I find the following example a bit counter intuitive:

js_image_layer(
    name = "layers",
    binary = ":binary",
    platform = ":amd64_linux",
    root = "/app"
)

oci_image(
    name = "image",
    cmd = ["/app/main"],
    entrypoint = ["bash"],
    tars = [
        ":layers"
    ]
)

Building bazel build --platforms=:windows //:js_image_layer will create a layer that is not for Windows, but rather for amd64_linux. The same applies for :image. Maybe an oci_image_index for a single platform should not do a transition and that the transition is only done for a multi-arch index. Either its platforms attribute disallows a single entry list or a single-arch index is one rule and a multi-arch a different rule.

alexeagle commented 7 months ago

I know the --platforms flag is one way that users can "hold" this. In our client repos we never use that, instead we figure that the target architecture of the image is decided by where it is deployed which is fixed in time, and therefore expect the choice is baked into the BUILD file. Users shouldn't have to explicitly pass any flag, just bazel run any deliverable targets and the right artifacts are shipped to a container registry.

How does your suggestion work for that kind of user?

moroten commented 7 months ago

When using bazel run, --platforms need to be the host platform, which is also the default. Without any transition, we will build the image for the host platform as well.
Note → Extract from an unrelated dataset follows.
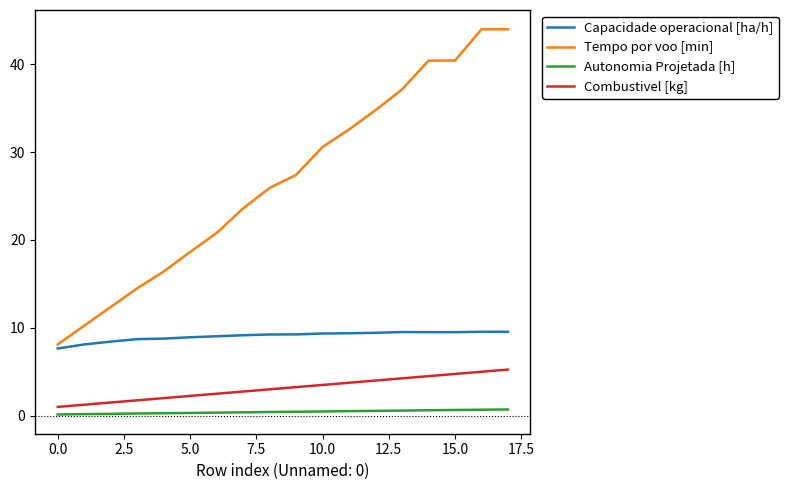

Which series has the widest spread of values?

Tempo por voo [min]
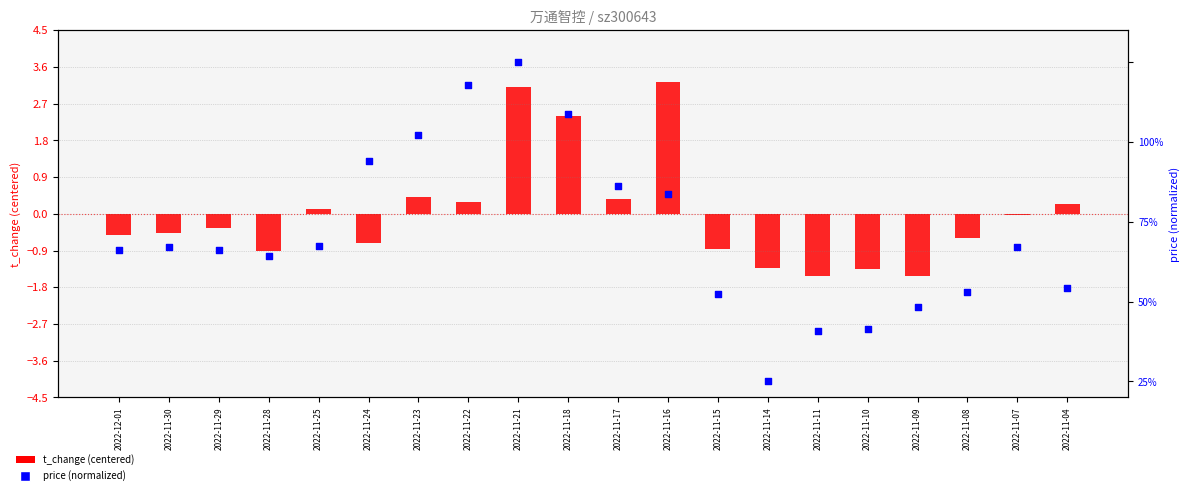

Which series contains the lowest Y value?

t_change (centered)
Where do we set platforms and perform the transition, the oci_push/oci_tarball, oci_image_index or oci_image rule?

Should there be a provider which tells that this dependency path has gone through a platform transition and disallow a second one? Then it would be possible to add the platforms, or platform for oci_tarball, attribute on all levels.
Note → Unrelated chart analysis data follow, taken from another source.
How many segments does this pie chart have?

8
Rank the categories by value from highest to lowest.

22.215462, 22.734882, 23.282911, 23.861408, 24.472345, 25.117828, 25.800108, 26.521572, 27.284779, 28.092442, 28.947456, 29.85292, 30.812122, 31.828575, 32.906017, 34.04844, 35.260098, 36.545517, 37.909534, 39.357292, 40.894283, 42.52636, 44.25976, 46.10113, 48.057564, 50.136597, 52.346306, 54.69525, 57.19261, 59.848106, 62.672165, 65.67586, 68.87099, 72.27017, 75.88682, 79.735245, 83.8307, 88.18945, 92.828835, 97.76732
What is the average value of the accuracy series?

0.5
Thinking outside the box, what about bazel run --run_under=@rules_oci//:push --platforms=... //:my_image? This would remove the push targets and the executable from oci_tarball. Unfortunately, --run_under targets are not build for the host platform (why?), so maybe some transition hacking is needed to build it for the host platform and fake the output until "fixed" in Bazel.

My conclusion:

alexeagle commented 7 months ago

That's a lot of design space to explore, and to be honest I also think there's a high chance that we make a wrong decision and are then semver-committed to whatever we made. That's why @thesayyn and I have been very conservative about leaving this problem "in userspace" so far. It's already possible (if maybe inconvenient) for users to serve themselves with orthogonal transition rules. This is nice because whatever problems they encounter are their own making. Once we ship a built-in feature, we will get piles of user support requests. Only a very well-crafted feature and accompanying documentation will ensure that most users can get it right. If many users trip over this and get it wrong, then we're either on the hook for a lot of unpaid volunteer support time for them, or accept that "Bazel is too hard" and let them fail.

As it is, we don't have paying customers asking for this so we haven't prioritized it. Of course I would love to have your help to contribute, but we need a lot of confidence that we have correct answers to all the questions you're raising.